Court Serpent, la nouvelle Thulé sauvage de Bernard du Boucheron

Dans un Nord absolu, par-delà les terres d'Islande, une Nouvelle Thulé, éloignée plus encore que la mythique région du Groenland, survivent peut-être les derniers chrétiens. Isolés par les glaces, les ans, l'oubli des prélats, les hommes de Dieu ont construit un monde cohérent, brutal et inhospitalier, à l'image de la terre. Ils vivent avec des mécréants, publicains et descendants de Normands. Ils ont renié le culte, mais cette « [...] chrétienté perdue que nous étions venue secourir au bout du monde » va apprendre à l'abbé, plénipotentiaire, que l'homme s'adapte à son environnement.

Après un voyage tragique à bord du Court Serpent, bateau construit pour l'expédition sur le modèle des anciens, l'abbé Montanus accoste enfin, pour découvrir la putréfaction et la mort, la misère et la sauvagerie des mœurs. Dans son travail de re-évangélisation de ses ouailles, il va se battre contre les siècles d'isolement. Avec un certain succès, ses initiatives et son implication personnelle pour améliorer le quotidien fera son succès.

Il met de l'ordre, condamne à mort plusieurs mécréants  par trop abominables et lutte contre les barbaries, notamment par l'interdiction des combats de chevaux : « J'ai vu certains dimanches les cadavres d'étalons éviscérés à coup de sabot fumer au crépuscule dans l'haleine du glacier ; tandis que les enfants jouaient dans les entrailles chaudes ou s'en faisaient des colliers. » Mais c'est aussi priver les gens de leur histoire, de leurs traditions et de leurs réjouissances. Quand les faits sont en faveur de l'abbé, son ordre tient, mais il s'écroule dès que le Grand Nord reprend ses droits. Le récit de l'abbé à son Éminence, rapport de mission, laisse supposer que depuis son arrivée, pour rendre cette terre à Dieu, les fléaux s'abattent comme jamais, moustiques, chenilles, froid. Les fléaux sont là pour ne pas faire mentir la Bible, au prix de la vie des hommes qui jusque-là s'en passaient très bien, adaptés aux rigueurs inhumaines du lieu. Une expédition de ravitaillement a tourné à la catastrophe, et d'autres hommes, gnomes ou improbables barbares, massacres les hommes de l'abbé.

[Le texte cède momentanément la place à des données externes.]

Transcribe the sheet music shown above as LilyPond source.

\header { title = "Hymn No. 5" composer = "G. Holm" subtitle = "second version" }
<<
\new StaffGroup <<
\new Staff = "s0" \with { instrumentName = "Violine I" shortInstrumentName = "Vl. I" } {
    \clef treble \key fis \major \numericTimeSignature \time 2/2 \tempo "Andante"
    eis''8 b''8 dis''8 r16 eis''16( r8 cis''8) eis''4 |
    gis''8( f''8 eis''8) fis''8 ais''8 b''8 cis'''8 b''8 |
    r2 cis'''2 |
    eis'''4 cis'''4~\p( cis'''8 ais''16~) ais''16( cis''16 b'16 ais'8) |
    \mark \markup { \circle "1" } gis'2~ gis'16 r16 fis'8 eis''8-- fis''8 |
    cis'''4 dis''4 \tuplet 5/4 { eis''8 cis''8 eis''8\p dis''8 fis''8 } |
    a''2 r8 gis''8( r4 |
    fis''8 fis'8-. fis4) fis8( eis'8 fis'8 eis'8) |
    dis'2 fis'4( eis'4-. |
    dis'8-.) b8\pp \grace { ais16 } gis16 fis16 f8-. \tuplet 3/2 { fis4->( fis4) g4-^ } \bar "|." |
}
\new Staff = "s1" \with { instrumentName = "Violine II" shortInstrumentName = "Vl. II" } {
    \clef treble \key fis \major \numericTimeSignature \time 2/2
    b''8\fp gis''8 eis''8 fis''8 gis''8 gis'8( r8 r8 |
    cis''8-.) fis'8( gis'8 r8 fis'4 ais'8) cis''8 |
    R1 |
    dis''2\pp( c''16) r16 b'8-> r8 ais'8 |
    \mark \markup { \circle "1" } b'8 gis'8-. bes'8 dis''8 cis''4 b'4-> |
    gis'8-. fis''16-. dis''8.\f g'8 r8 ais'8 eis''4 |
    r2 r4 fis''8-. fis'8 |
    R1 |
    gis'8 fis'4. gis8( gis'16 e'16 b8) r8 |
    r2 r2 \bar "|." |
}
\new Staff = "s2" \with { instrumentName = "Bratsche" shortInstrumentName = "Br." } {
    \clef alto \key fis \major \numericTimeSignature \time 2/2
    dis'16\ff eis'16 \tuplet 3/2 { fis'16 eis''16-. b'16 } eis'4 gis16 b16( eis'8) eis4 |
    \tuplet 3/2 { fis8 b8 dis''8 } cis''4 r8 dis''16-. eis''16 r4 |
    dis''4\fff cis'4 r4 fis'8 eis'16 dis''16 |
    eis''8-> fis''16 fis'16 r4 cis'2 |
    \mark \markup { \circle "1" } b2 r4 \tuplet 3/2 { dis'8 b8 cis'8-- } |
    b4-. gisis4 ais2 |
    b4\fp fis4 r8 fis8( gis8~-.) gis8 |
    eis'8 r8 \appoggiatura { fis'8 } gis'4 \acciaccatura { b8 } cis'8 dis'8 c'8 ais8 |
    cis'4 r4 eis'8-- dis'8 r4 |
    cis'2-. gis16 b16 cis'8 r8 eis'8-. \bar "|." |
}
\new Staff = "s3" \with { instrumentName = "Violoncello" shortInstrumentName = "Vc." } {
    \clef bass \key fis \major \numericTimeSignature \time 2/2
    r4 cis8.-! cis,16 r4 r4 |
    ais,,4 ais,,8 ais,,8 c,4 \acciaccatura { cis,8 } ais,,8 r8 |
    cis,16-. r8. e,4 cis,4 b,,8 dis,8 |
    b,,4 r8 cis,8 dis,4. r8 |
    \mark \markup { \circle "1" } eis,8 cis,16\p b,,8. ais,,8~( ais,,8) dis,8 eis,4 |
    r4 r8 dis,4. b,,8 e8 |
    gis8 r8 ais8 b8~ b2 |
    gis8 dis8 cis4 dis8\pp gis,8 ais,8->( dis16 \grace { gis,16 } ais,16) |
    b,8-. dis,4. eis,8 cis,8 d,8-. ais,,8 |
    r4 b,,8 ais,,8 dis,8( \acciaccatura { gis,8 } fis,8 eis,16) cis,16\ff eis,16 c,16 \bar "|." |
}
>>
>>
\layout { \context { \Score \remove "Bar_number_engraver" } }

Le rapport est parfois fort drôle, quand il s'agit surtout de montrer que l'abbé, fidèle en cela à son Éminence, est si tant au-dessus de la populace qu'il peut se permettre cette hauteur par l'esprit. Écoutant les propos farfelus d'un délateur, qui accuse autrui de démonologie, il lui vient que l'accusateur est peut-être coupable « Je lui fis savoir que sa familiarité avec le diabolique pouvait me donner motif à le livrer au bras séculier, et que le feu de tourbe, outre qu'il réchaufferait le peuple en cette saison de froid croissant, risquait de lui rôtir les pieds un peu plus qu'à son goût. » Mais que peut un inquisiteur sans armée et contre un pays même ?

Les tentatives échouent, la misère et le désordre s'installent de nouveau et l'abbé n'y peut plus rien. Alors il repart, pour rendre compte de sa mission. Mais le roman dévoile l'autre vérité, celle des faits non transcrits dans le rapport de l'abbé, et qui sonnent comme une critique cinglante du principe d'évangélisation, de conquête et de violence faite à l'homme pour la Foi. L'homme de Dieu est entouré de soldats, condamne à mort des pratiques qu'il ne comprend pas - voulant sans doute que l'homme du grand Nord se comporte comme s'il était à Rome - il veut imposer. Sa mission était tout autre : observer, dénombrer les biens et les êtres vivants, dresser l'état du culte et, le cas échéant, punir les mécréants. L'abbé nie farouchement, mais tout laisse accroire qu'il a lui-même succombé à la puissance du lieu, et s'il part, n'est-ce pas plutôt pour fuir ? Fuir son retour à l'humanité simple, naturelle, qui contredit ses manières.

Pour un premier roman, Bernard du Boucheron a fait forte impression (1), tant par la maîtrise d'un sujet difficile, de la narration et de la langue, volontiers altière sans être hiératique, que par la description d'un univers magnifique de cruauté et d'inhumaine grandeur. Placé en son sein, l'homme n'est rien, et l'homme de dogme guère plus. C'est un face à face impitoyable qui oppose l'abbé drapé dans ses titres et la terre glaciale qui reste sans doute à la mémoire comme le plus bel actant de cette histoire d'hommes.

Loïc Di Stefano

(1) Confirmée par la haute tenue de son second roman, Coup-de-Fouet.